Karim Rashid

Karim Rashid é um dos designers mais prolíficos da sua geração. Mais de 3000 projectos em produção, mais de 300 prémios e trabalhando em mais de 35 países atestam a lenda do design do Karim. Os seus premiados projectos incluem objectos democráticos, tais como os resíduos Garbo onipresente e a cadeira Oh Chair da Umbra, interiores, como o restaurante Morimoto, o hotel Philadelphia e Semiramis, em Atenas.

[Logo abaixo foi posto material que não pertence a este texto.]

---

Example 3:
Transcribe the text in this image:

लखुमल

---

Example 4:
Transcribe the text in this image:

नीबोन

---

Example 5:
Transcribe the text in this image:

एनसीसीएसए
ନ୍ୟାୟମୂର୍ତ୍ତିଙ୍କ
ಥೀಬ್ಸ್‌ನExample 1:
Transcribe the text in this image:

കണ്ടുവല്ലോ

Karim colaborou com os clientes para criar um design democrático para o Method e Dirt Devil, mobiliário para a Artemide e Magis, identidade de marca para o Citibank e Hyundai, produtos de alta tecnologia para a LaCie e Samsung, e bens de luxo para a Veuve Clicquot e Swarovski, para citar alguns.
O trabalho de Karim é caracterizado em 20 permanentes colecções e exposições de arte em galerias de todo o mundo. Karim é um vencedor permanente do prémio Red Dot, do prémio Chicago Athenaeum Good Design, ID Magazine Annual Design Review , prémio de Excelência de Design Industrial IDSA.

Ele é doutorado pela faculdade de Ontário de Art & Design e pela faculdade Corcoran de Art & Design.
Numa maior retrospectiva, em 2008 Karim destaca-se e até hoje no Instituto Tomie Ohtake, em São Paulo, Brasil. Mais recentemente, embaixador da exposição Totally Rad: Karim Rashid faz Radiadores para o Museu de Arte e Design, na cidade de Nova York.

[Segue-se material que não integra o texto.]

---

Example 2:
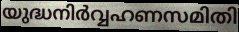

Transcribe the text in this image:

യുദ്ധനിർവ്വഹണസമിതി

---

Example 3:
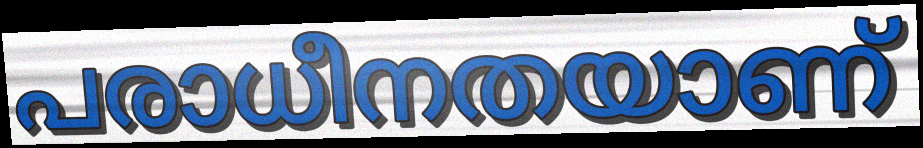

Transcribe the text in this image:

പരാധീനതയാണ്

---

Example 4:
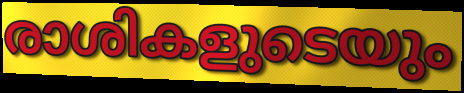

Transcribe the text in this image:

രാശികളുടെയും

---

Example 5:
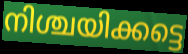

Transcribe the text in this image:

നിശ്ചയിക്കട്ടെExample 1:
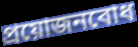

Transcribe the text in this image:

প্ৰয়োজনবোধ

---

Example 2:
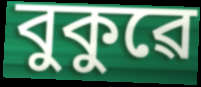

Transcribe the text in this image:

বুকুৱে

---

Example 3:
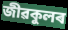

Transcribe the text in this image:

জীৱকুলৰ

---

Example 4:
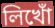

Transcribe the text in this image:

লিখোঁ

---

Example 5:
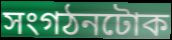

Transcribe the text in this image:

সংগঠনটোকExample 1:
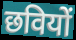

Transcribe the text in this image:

छवियों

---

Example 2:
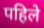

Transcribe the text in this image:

पहिले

Karim é um convidado frequente em universidades e conferências a nível mundial divulgando a importância do design na vida quotidiana.
Karim tem sido destaque em revistas e livros, incluindo Time, Financial Times, NY Times, Esquire, GQ e mais incontáveis.

Em 2009 lançou Rizzoli ‘KarimSpace “, na mais recente monografia Karim caracteriza 36 projectos seus de design de arquitectura de interiores. Outros livros incluem um “guia” de Karim para viver, ‘Design Your Self “(Harper Collins, 2006),” Digipop “, uma exploração digital da computação gráfica (Taschen, 2005), portfólio compacto publicado pela Chronicle Books (2004), bem como duas monografias intituladas ‘Evolution’ (Universe, 2004) e “I Wanna Change the World” (Rizzoli, 2001).

No seu tempo livre o pluralismo de Karim “brinca” com DJing, arte e moda e está determinado a tocar de forma criativa todos os aspectos da nossa paisagem física.